● WHAT TO DO:
The reply should hold every line of the data, unchanged and complete.

----------

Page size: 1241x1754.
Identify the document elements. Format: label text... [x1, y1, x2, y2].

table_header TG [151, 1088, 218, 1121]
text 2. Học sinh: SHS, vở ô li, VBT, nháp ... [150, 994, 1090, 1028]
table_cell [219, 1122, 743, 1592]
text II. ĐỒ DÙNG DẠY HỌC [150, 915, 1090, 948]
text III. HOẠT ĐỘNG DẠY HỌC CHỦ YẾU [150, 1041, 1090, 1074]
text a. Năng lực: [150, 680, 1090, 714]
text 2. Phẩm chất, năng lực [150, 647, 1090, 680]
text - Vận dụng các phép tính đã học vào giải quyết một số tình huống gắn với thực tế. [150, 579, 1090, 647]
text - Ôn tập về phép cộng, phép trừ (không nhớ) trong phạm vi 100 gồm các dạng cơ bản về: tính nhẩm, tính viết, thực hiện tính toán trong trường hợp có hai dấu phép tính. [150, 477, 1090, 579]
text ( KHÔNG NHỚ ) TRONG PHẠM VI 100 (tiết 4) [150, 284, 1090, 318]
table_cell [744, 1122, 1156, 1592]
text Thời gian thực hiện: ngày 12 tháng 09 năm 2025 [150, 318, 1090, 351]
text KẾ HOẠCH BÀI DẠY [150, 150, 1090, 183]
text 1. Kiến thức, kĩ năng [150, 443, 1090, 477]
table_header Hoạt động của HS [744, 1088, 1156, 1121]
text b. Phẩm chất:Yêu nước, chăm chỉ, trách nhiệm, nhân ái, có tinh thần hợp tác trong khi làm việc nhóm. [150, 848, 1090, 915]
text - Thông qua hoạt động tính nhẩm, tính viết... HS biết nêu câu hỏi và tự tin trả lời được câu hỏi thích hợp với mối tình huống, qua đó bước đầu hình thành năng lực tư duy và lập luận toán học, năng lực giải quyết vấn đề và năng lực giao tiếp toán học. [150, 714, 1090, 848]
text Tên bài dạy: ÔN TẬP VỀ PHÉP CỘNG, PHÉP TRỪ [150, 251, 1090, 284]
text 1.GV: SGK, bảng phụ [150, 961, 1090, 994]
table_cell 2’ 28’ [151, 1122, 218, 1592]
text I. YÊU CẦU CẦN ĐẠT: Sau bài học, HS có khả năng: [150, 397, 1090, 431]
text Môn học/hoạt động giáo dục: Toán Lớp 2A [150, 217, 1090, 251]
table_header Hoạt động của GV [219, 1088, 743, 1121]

----------

● SOLUTION FOR THIS EXERCISE:
Page size: 1241x1754.
Identify the document elements. Format: label text... [x1, y1, x2, y2].

table_header TG [151, 1088, 218, 1121]
text 2. Học sinh: SHS, vở ô li, VBT, nháp ... [150, 994, 1090, 1028]
table_cell [219, 1122, 743, 1592]
text II. ĐỒ DÙNG DẠY HỌC [150, 915, 1090, 948]
text III. HOẠT ĐỘNG DẠY HỌC CHỦ YẾU [150, 1041, 1090, 1074]
text a. Năng lực: [150, 680, 1090, 714]
text 2. Phẩm chất, năng lực [150, 647, 1090, 680]
text - Vận dụng các phép tính đã học vào giải quyết một số tình huống gắn với thực tế. [150, 579, 1090, 647]
text - Ôn tập về phép cộng, phép trừ (không nhớ) trong phạm vi 100 gồm các dạng cơ bản về: tính nhẩm, tính viết, thực hiện tính toán trong trường hợp có hai dấu phép tính. [150, 477, 1090, 579]
text ( KHÔNG NHỚ ) TRONG PHẠM VI 100 (tiết 4) [150, 284, 1090, 318]
table_cell [744, 1122, 1156, 1592]
text Thời gian thực hiện: ngày 12 tháng 09 năm 2025 [150, 318, 1090, 351]
text KẾ HOẠCH BÀI DẠY [150, 150, 1090, 183]
text 1. Kiến thức, kĩ năng [150, 443, 1090, 477]
table_header Hoạt động của HS [744, 1088, 1156, 1121]
text b. Phẩm chất:Yêu nước, chăm chỉ, trách nhiệm, nhân ái, có tinh thần hợp tác trong khi làm việc nhóm. [150, 848, 1090, 915]
text - Thông qua hoạt động tính nhẩm, tính viết... HS biết nêu câu hỏi và tự tin trả lời được câu hỏi thích hợp với mối tình huống, qua đó bước đầu hình thành năng lực tư duy và lập luận toán học, năng lực giải quyết vấn đề và năng lực giao tiếp toán học. [150, 714, 1090, 848]
text Tên bài dạy: ÔN TẬP VỀ PHÉP CỘNG, PHÉP TRỪ [150, 251, 1090, 284]
text 1.GV: SGK, bảng phụ [150, 961, 1090, 994]
table_cell 2’ 28’ [151, 1122, 218, 1592]
text I. YÊU CẦU CẦN ĐẠT: Sau bài học, HS có khả năng: [150, 397, 1090, 431]
text Môn học/hoạt động giáo dục: Toán Lớp 2A [150, 217, 1090, 251]
table_header Hoạt động của GV [219, 1088, 743, 1121]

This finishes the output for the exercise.